Exercise objective: Return, unchanged, the lines that begin with the one containing "0.112 A is entered." and end with the one containing "Reading: 50 A", including both of those lines.

Records shown:

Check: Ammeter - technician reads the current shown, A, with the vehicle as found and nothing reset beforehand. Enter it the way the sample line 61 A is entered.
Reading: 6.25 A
* * *
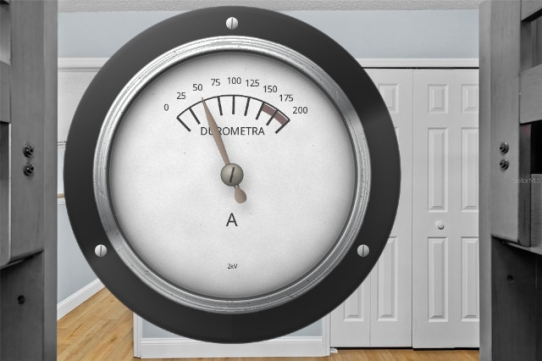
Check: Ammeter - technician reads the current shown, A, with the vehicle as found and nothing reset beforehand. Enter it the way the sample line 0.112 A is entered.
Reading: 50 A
* * *
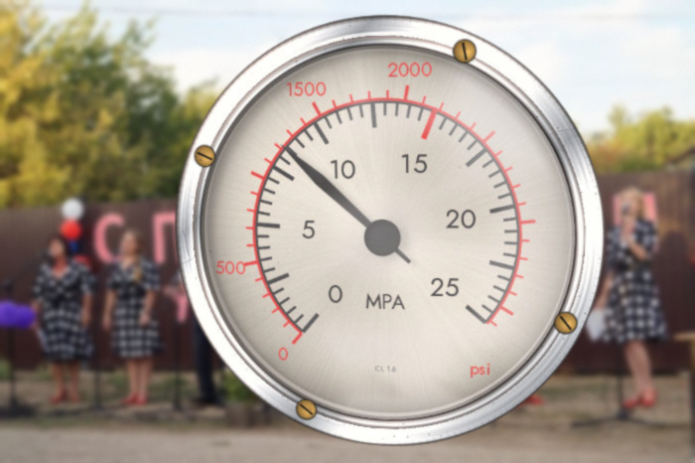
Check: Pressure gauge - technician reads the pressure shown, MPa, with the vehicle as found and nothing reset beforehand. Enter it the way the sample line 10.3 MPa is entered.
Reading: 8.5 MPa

Reply to the exercise:
Check: Ammeter - technician reads the current shown, A, with the vehicle as found and nothing reset beforehand. Enter it the way the sample line 0.112 A is entered.
Reading: 50 A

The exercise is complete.